With the Digital Efficiency Index, we assess the degree of digital efficiency in industries in the categories Customer, Strategy, Technology, Operations, Culture and Organisation on a five-level scale. The index is used to compare industries with each other and to demonstrate industry-specific strengths and deficits in certain categories. The scoring is based on a combination of three sources:

  1. Evaluation by industry experts who can draw on years of industry-specific project experience and are optimally networked with representatives from the industrial sectors.
  2. Collection of studies that examine the status quo and the plans of large companies and corporations with regard to their digital efficiency.

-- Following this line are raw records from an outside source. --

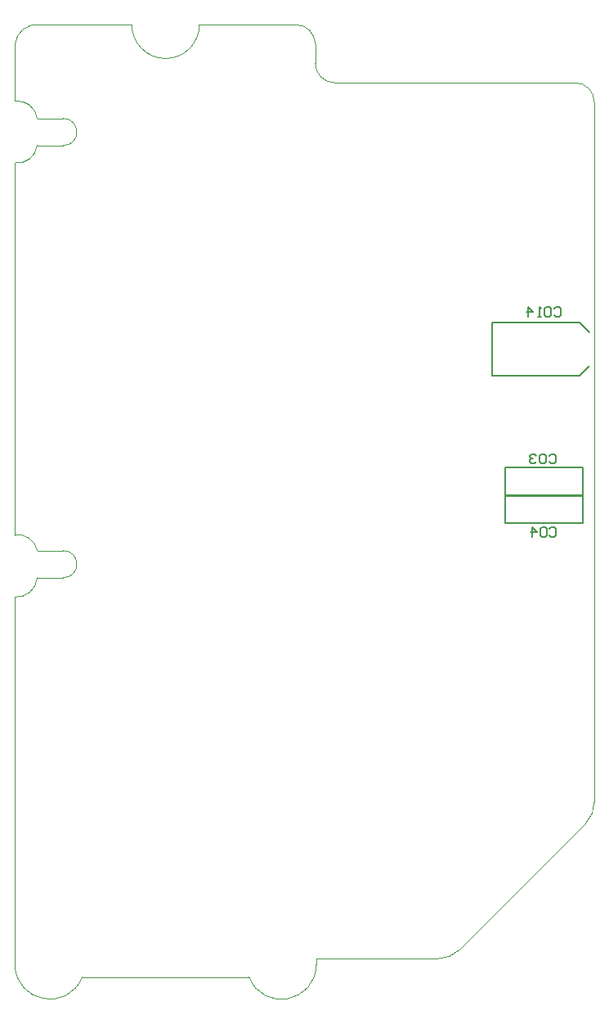
<source format=gbo>
G04 Layer_Color=32896*
%FSLAX44Y44*%
%MOMM*%
G71*
G01*
G75*
%ADD49C,0.2000*%
%ADD52C,0.1000*%
%ADD69C,0.1700*%
D49*
X494000Y645000D02*
Y700000D01*
X585000Y645000D02*
X595000Y655000D01*
X494000Y645000D02*
X585000D01*
X494000Y700000D02*
X585000D01*
X595000Y690000D01*
X507900Y492300D02*
X588100D01*
X507900D02*
Y521700D01*
X588100D01*
Y492300D02*
Y521700D01*
X507900Y520300D02*
X588100D01*
X507900D02*
Y549700D01*
X588100D01*
Y520300D02*
Y549700D01*
D52*
X311000Y968000D02*
G03*
X331000Y948000I20000J0D01*
G01*
X311000Y988000D02*
G03*
X291000Y1008000I-20000J0D01*
G01*
X25000Y1007999D02*
G03*
X0Y988000I-2500J-22499D01*
G01*
X23000Y911000D02*
G03*
X-0Y929000I-20500J-2500D01*
G01*
Y865000D02*
G03*
X23000Y883000I2500J20500D01*
G01*
X23000Y464000D02*
G03*
X-0Y480000I-19500J-3500D01*
G01*
X0Y416000D02*
G03*
X23000Y436000I1500J21500D01*
G01*
X121000Y1008000D02*
G03*
X156000Y973000I35000J0D01*
G01*
D02*
G03*
X191000Y1008000I0J35000D01*
G01*
X-1Y36000D02*
G03*
X69600Y23000I36035J109D01*
G01*
X242399Y22999D02*
G03*
X312000Y36000I33587J12998D01*
G01*
X591213Y182213D02*
G03*
X600000Y203426I-21213J21213D01*
G01*
X438574Y42000D02*
G03*
X459787Y50787I0J30000D01*
G01*
X600000Y928000D02*
G03*
X580000Y948000I-20000J0D01*
G01*
X50000Y883000D02*
G03*
X50000Y911000I0J14000D01*
G01*
Y436000D02*
G03*
X50000Y464000I0J14000D01*
G01*
X311000Y968000D02*
Y988000D01*
X191000Y1008000D02*
X291000D01*
X0Y929000D02*
Y988000D01*
X25000Y1008000D02*
X121000D01*
X23000Y911000D02*
X50000D01*
X23000Y883000D02*
X50000D01*
X0Y480000D02*
Y865000D01*
X23000Y436000D02*
X50000D01*
X23000Y464000D02*
X50000D01*
X69600Y23000D02*
X242400D01*
X0Y36000D02*
Y416000D01*
X312000Y36000D02*
Y42000D01*
X600000Y203426D02*
Y928000D01*
X459787Y50787D02*
X591213Y182213D01*
X331000Y948000D02*
X580000D01*
X312000Y42000D02*
X438574D01*
D69*
X553835Y486331D02*
X555502Y487997D01*
X558834D01*
X560500Y486331D01*
Y479666D01*
X558834Y478000D01*
X555502D01*
X553835Y479666D01*
X545505Y487997D02*
X548837D01*
X550503Y486331D01*
Y479666D01*
X548837Y478000D01*
X545505D01*
X543839Y479666D01*
Y486331D01*
X545505Y487997D01*
X535508Y478000D02*
Y487997D01*
X540506Y482998D01*
X533842D01*
X553335Y562331D02*
X555002Y563997D01*
X558334D01*
X560000Y562331D01*
Y555666D01*
X558334Y554000D01*
X555002D01*
X553335Y555666D01*
X545005Y563997D02*
X548337D01*
X550003Y562331D01*
Y555666D01*
X548337Y554000D01*
X545005D01*
X543339Y555666D01*
Y562331D01*
X545005Y563997D01*
X540006Y562331D02*
X538340Y563997D01*
X535008D01*
X533342Y562331D01*
Y560664D01*
X535008Y558998D01*
X536674D01*
X535008D01*
X533342Y557332D01*
Y555666D01*
X535008Y554000D01*
X538340D01*
X540006Y555666D01*
X558335Y714331D02*
X560002Y715997D01*
X563334D01*
X565000Y714331D01*
Y707666D01*
X563334Y706000D01*
X560002D01*
X558335Y707666D01*
X550005Y715997D02*
X553337D01*
X555003Y714331D01*
Y707666D01*
X553337Y706000D01*
X550005D01*
X548339Y707666D01*
Y714331D01*
X550005Y715997D01*
X545006Y706000D02*
X541674D01*
X543340D01*
Y715997D01*
X545006Y714331D01*
X531677Y706000D02*
Y715997D01*
X536676Y710998D01*
X530011D01*
M02*

</source>
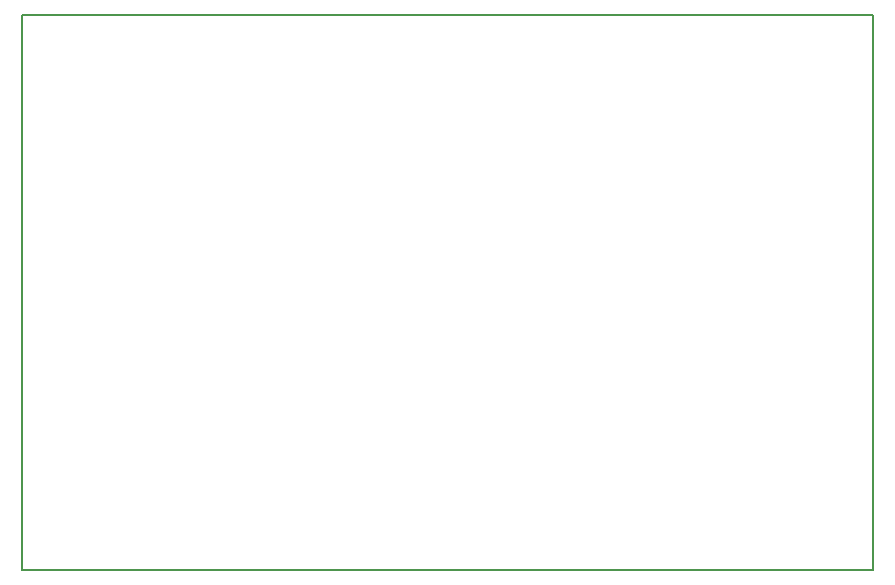
<source format=gm1>
G04 #@! TF.FileFunction,Profile,NP*
%FSLAX46Y46*%
G04 Gerber Fmt 4.6, Leading zero omitted, Abs format (unit mm)*
G04 Created by KiCad (PCBNEW 4.0.7) date 09/03/18 17:01:03*
%MOMM*%
%LPD*%
G01*
G04 APERTURE LIST*
%ADD10C,0.100000*%
%ADD11C,0.150000*%
G04 APERTURE END LIST*
D10*
D11*
X50000000Y-30000000D02*
X122000000Y-30000000D01*
X50000000Y-77000000D02*
X50000000Y-30000000D01*
X122000000Y-77000000D02*
X50000000Y-77000000D01*
X122000000Y-30000000D02*
X122000000Y-77000000D01*
M02*

</source>
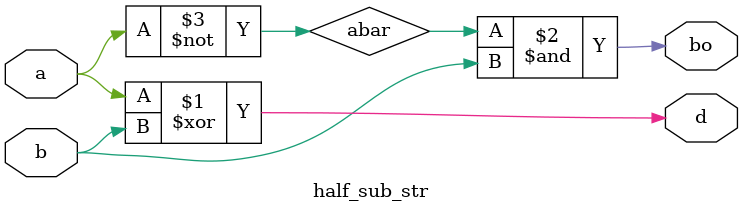
<source format=v>
module half_sub_behavioral(output reg d,bo, input a,b);
always @(*)
begin
d=a^b;
bo=(~a)&b;
end
endmodule

module halfsub_df(output d,bo,input a,b);
assign d=a^b;
assign bo=(~a)&b;
endmodule


module half_sub_str(d,bo,a,b);
input a,b;
output d,bo;
// bo is borrow
// d is difference
wire abar;
xor(d,a,b);
not(abar,a);
and(bo,abar,b);
endmodule
</source>
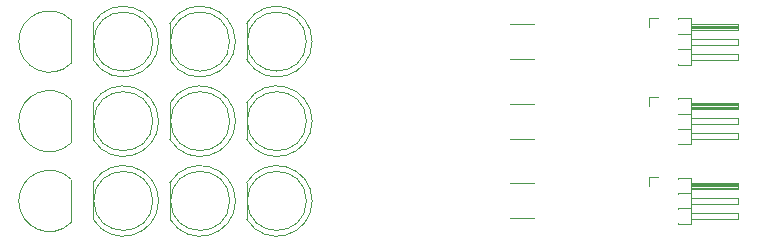
<source format=gto>
G04 #@! TF.GenerationSoftware,KiCad,Pcbnew,(5.0.0)*
G04 #@! TF.CreationDate,2019-02-03T17:17:29-08:00*
G04 #@! TF.ProjectId,mlab100_LEDPCB_1.5,6D6C61623130305F4C45445043425F31,rev?*
G04 #@! TF.SameCoordinates,Original*
G04 #@! TF.FileFunction,Legend,Top*
G04 #@! TF.FilePolarity,Positive*
%FSLAX46Y46*%
G04 Gerber Fmt 4.6, Leading zero omitted, Abs format (unit mm)*
G04 Created by KiCad (PCBNEW (5.0.0)) date 02/03/19 17:17:29*
%MOMM*%
%LPD*%
G01*
G04 APERTURE LIST*
%ADD10C,0.120000*%
G04 APERTURE END LIST*
D10*
G04 #@! TO.C,D4*
X25060000Y-16380462D02*
G75*
G03X19510000Y-14835170I-2990000J462D01*
G01*
X25060000Y-16379538D02*
G75*
G02X19510000Y-17924830I-2990000J-462D01*
G01*
X24570000Y-16380000D02*
G75*
G03X24570000Y-16380000I-2500000J0D01*
G01*
X19510000Y-14835000D02*
X19510000Y-17925000D01*
G04 #@! TO.C,D1*
X12060000Y-16380462D02*
G75*
G03X6510000Y-14835170I-2990000J462D01*
G01*
X12060000Y-16379538D02*
G75*
G02X6510000Y-17924830I-2990000J-462D01*
G01*
X11570000Y-16380000D02*
G75*
G03X11570000Y-16380000I-2500000J0D01*
G01*
X6510000Y-14835000D02*
X6510000Y-17925000D01*
G04 #@! TO.C,D5*
X6510000Y-8085000D02*
X6510000Y-11175000D01*
X11570000Y-9630000D02*
G75*
G03X11570000Y-9630000I-2500000J0D01*
G01*
X12060000Y-9629538D02*
G75*
G02X6510000Y-11174830I-2990000J-462D01*
G01*
X12060000Y-9630462D02*
G75*
G03X6510000Y-8085170I-2990000J462D01*
G01*
G04 #@! TO.C,D2*
X13020000Y-14835000D02*
X13020000Y-17925000D01*
X18080000Y-16380000D02*
G75*
G03X18080000Y-16380000I-2500000J0D01*
G01*
X18570000Y-16379538D02*
G75*
G02X13020000Y-17924830I-2990000J-462D01*
G01*
X18570000Y-16380462D02*
G75*
G03X13020000Y-14835170I-2990000J462D01*
G01*
G04 #@! TO.C,D8*
X13020000Y-8085000D02*
X13020000Y-11175000D01*
X18080000Y-9630000D02*
G75*
G03X18080000Y-9630000I-2500000J0D01*
G01*
X18570000Y-9629538D02*
G75*
G02X13020000Y-11174830I-2990000J-462D01*
G01*
X18570000Y-9630462D02*
G75*
G03X13020000Y-8085170I-2990000J462D01*
G01*
G04 #@! TO.C,D9*
X25060000Y-9630462D02*
G75*
G03X19510000Y-8085170I-2990000J462D01*
G01*
X25060000Y-9629538D02*
G75*
G02X19510000Y-11174830I-2990000J-462D01*
G01*
X24570000Y-9630000D02*
G75*
G03X24570000Y-9630000I-2500000J0D01*
G01*
X19510000Y-8085000D02*
X19510000Y-11175000D01*
G04 #@! TO.C,D10*
X6510000Y-1345000D02*
X6510000Y-4435000D01*
X11570000Y-2890000D02*
G75*
G03X11570000Y-2890000I-2500000J0D01*
G01*
X12060000Y-2889538D02*
G75*
G02X6510000Y-4434830I-2990000J-462D01*
G01*
X12060000Y-2890462D02*
G75*
G03X6510000Y-1345170I-2990000J462D01*
G01*
G04 #@! TO.C,D11*
X18560000Y-2890462D02*
G75*
G03X13010000Y-1345170I-2990000J462D01*
G01*
X18560000Y-2889538D02*
G75*
G02X13010000Y-4434830I-2990000J-462D01*
G01*
X18070000Y-2890000D02*
G75*
G03X18070000Y-2890000I-2500000J0D01*
G01*
X13010000Y-1345000D02*
X13010000Y-4435000D01*
G04 #@! TO.C,D12*
X25060000Y-2890462D02*
G75*
G03X19510000Y-1345170I-2990000J462D01*
G01*
X25060000Y-2889538D02*
G75*
G02X19510000Y-4434830I-2990000J-462D01*
G01*
X24570000Y-2890000D02*
G75*
G03X24570000Y-2890000I-2500000J0D01*
G01*
X19510000Y-1345000D02*
X19510000Y-4435000D01*
G04 #@! TO.C,J14*
X53550000Y-14350000D02*
X54310000Y-14350000D01*
X53550000Y-15110000D02*
X53550000Y-14350000D01*
X61140000Y-17910000D02*
X57140000Y-17910000D01*
X61140000Y-17390000D02*
X61140000Y-17910000D01*
X57140000Y-17390000D02*
X61140000Y-17390000D01*
X56020000Y-16999677D02*
X56020000Y-17030323D01*
X56020000Y-17015000D02*
X57140000Y-17015000D01*
X61140000Y-16640000D02*
X57140000Y-16640000D01*
X61140000Y-16120000D02*
X61140000Y-16640000D01*
X57140000Y-16120000D02*
X61140000Y-16120000D01*
X56020000Y-15729677D02*
X56020000Y-15760323D01*
X56020000Y-15745000D02*
X57140000Y-15745000D01*
X57140000Y-15270000D02*
X61140000Y-15270000D01*
X57140000Y-15150000D02*
X61140000Y-15150000D01*
X57140000Y-15030000D02*
X61140000Y-15030000D01*
X57140000Y-14910000D02*
X61140000Y-14910000D01*
X61140000Y-15370000D02*
X57140000Y-15370000D01*
X61140000Y-14850000D02*
X61140000Y-15370000D01*
X57140000Y-14850000D02*
X61140000Y-14850000D01*
X56020000Y-18345000D02*
X56020000Y-18269677D01*
X57140000Y-18345000D02*
X56020000Y-18345000D01*
X57140000Y-14415000D02*
X57140000Y-18345000D01*
X56020000Y-14415000D02*
X57140000Y-14415000D01*
X56020000Y-14490323D02*
X56020000Y-14415000D01*
G04 #@! TO.C,J15*
X56020000Y-7740323D02*
X56020000Y-7665000D01*
X56020000Y-7665000D02*
X57140000Y-7665000D01*
X57140000Y-7665000D02*
X57140000Y-11595000D01*
X57140000Y-11595000D02*
X56020000Y-11595000D01*
X56020000Y-11595000D02*
X56020000Y-11519677D01*
X57140000Y-8100000D02*
X61140000Y-8100000D01*
X61140000Y-8100000D02*
X61140000Y-8620000D01*
X61140000Y-8620000D02*
X57140000Y-8620000D01*
X57140000Y-8160000D02*
X61140000Y-8160000D01*
X57140000Y-8280000D02*
X61140000Y-8280000D01*
X57140000Y-8400000D02*
X61140000Y-8400000D01*
X57140000Y-8520000D02*
X61140000Y-8520000D01*
X56020000Y-8995000D02*
X57140000Y-8995000D01*
X56020000Y-8979677D02*
X56020000Y-9010323D01*
X57140000Y-9370000D02*
X61140000Y-9370000D01*
X61140000Y-9370000D02*
X61140000Y-9890000D01*
X61140000Y-9890000D02*
X57140000Y-9890000D01*
X56020000Y-10265000D02*
X57140000Y-10265000D01*
X56020000Y-10249677D02*
X56020000Y-10280323D01*
X57140000Y-10640000D02*
X61140000Y-10640000D01*
X61140000Y-10640000D02*
X61140000Y-11160000D01*
X61140000Y-11160000D02*
X57140000Y-11160000D01*
X53550000Y-8360000D02*
X53550000Y-7600000D01*
X53550000Y-7600000D02*
X54310000Y-7600000D01*
G04 #@! TO.C,J16*
X53550000Y-860000D02*
X54310000Y-860000D01*
X53550000Y-1620000D02*
X53550000Y-860000D01*
X61140000Y-4420000D02*
X57140000Y-4420000D01*
X61140000Y-3900000D02*
X61140000Y-4420000D01*
X57140000Y-3900000D02*
X61140000Y-3900000D01*
X56020000Y-3509677D02*
X56020000Y-3540323D01*
X56020000Y-3525000D02*
X57140000Y-3525000D01*
X61140000Y-3150000D02*
X57140000Y-3150000D01*
X61140000Y-2630000D02*
X61140000Y-3150000D01*
X57140000Y-2630000D02*
X61140000Y-2630000D01*
X56020000Y-2239677D02*
X56020000Y-2270323D01*
X56020000Y-2255000D02*
X57140000Y-2255000D01*
X57140000Y-1780000D02*
X61140000Y-1780000D01*
X57140000Y-1660000D02*
X61140000Y-1660000D01*
X57140000Y-1540000D02*
X61140000Y-1540000D01*
X57140000Y-1420000D02*
X61140000Y-1420000D01*
X61140000Y-1880000D02*
X57140000Y-1880000D01*
X61140000Y-1360000D02*
X61140000Y-1880000D01*
X57140000Y-1360000D02*
X61140000Y-1360000D01*
X56020000Y-4855000D02*
X56020000Y-4779677D01*
X57140000Y-4855000D02*
X56020000Y-4855000D01*
X57140000Y-925000D02*
X57140000Y-4855000D01*
X56020000Y-925000D02*
X57140000Y-925000D01*
X56020000Y-1000323D02*
X56020000Y-925000D01*
G04 #@! TO.C,U4*
X4658478Y-14541522D02*
G75*
G03X220000Y-16380000I-1838478J-1838478D01*
G01*
X4658478Y-18218478D02*
G75*
G02X220000Y-16380000I-1838478J1838478D01*
G01*
X4670000Y-18180000D02*
X4670000Y-14580000D01*
G04 #@! TO.C,U5*
X4670000Y-11430000D02*
X4670000Y-7830000D01*
X4658478Y-11468478D02*
G75*
G02X220000Y-9630000I-1838478J1838478D01*
G01*
X4658478Y-7791522D02*
G75*
G03X220000Y-9630000I-1838478J-1838478D01*
G01*
G04 #@! TO.C,U6*
X4658478Y-1051522D02*
G75*
G03X220000Y-2890000I-1838478J-1838478D01*
G01*
X4658478Y-4728478D02*
G75*
G02X220000Y-2890000I-1838478J1838478D01*
G01*
X4670000Y-4690000D02*
X4670000Y-1090000D01*
G04 #@! TO.C,R1*
X41820000Y-14900000D02*
X43820000Y-14900000D01*
X43820000Y-17860000D02*
X41820000Y-17860000D01*
G04 #@! TO.C,R2*
X43820000Y-11110000D02*
X41820000Y-11110000D01*
X41820000Y-8150000D02*
X43820000Y-8150000D01*
G04 #@! TO.C,R3*
X41820000Y-1410000D02*
X43820000Y-1410000D01*
X43820000Y-4370000D02*
X41820000Y-4370000D01*
G04 #@! TD*
M02*

</source>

The results provide the empirical basis for the Digital Efficiency Index.
  3. Extensive collection of data from project references including implemented measures and savings potentials to derive best practice approaches for improvement measures.

The scoring helps to create a better comparability between the industries and additionally makes it possible to rank individual companies within the respective industry in the course of a digital efficiency assessment.

The CXOs surveyed in the respective industries have some specific goals regarding efficiencies through digital methods. In each category, the following key themes emerged. The focus is on end-to-end implementations, which can be clustered into short-term and long-term goals.

Figure 1:End-to-end implementation of digital efficiency in priority areas of an organisation

Furthermore, the index gives an insight into digitalisation topics that are classified as main trends and challenges in the context of efficiency within an industry. With the help of this view, companies are given the opportunity to carry out a self-assessment and to question whether they have all areas in view in their own planning or, if necessary, adapt them or set other priorities.

Detecon Digital Efficiency Approach

Detecon has predefined a high number of efficiency measures and knows the value drivers of the individual measures. These are based on industry-specific experiences that have been successfully implemented in projects at clients. Combined with an empirical database, this is the starting point for the Detecon Digital Efficiency Approach.  

Our approach consists of a two-stage process that starts with a Digital Efficiency Assessment and thus represents the individual ACTUAL situation. The assessment in turn consists of two main components, baselining and analysis, including target definition. In the course of baselining, in addition to a business capability analysis and a concrete problem analysis, mapping to the Digital Efficiency Index also takes place, so that an evaluation within the peer group of the same industry becomes visible. On the basis of the individual dimensions of the index, quick wins and particular pain points can be consolidated into a target.

Figure 2: Evaluation of measures in the Detecon Digital Efficiency Approach

The second phase of the Detecon Digital Efficiency Approach is more concretely concerned with future planning with the evaluation of measures, in which the most suitable initiatives are selected on the basis of use case journeys and specific business case considerations. In this phase, following the client's value chain, the most important efficiency drivers are identified and then further concretised.

In cooperation with our experts, long and short lists of suitable measures are provided for the customer. The initial transformation planning is then prepared for a selection of measures, so that a roadmap is provided to the CFO and his team, but above all tools for monitoring and safeguarding.

Inefficiency from digitalisation measures that have not been optimally implemented is not insignificantly reflected in the CFO's department, as processes slow down, resources are increasingly used and high CAPEX and OPEX expenses arise. With the help of a holistic approach, detailed transformation planning and a retrospective assessment with a clear focus on digital efficiency, measures can be successfully implemented and continuously improved to ensure sustainable business success.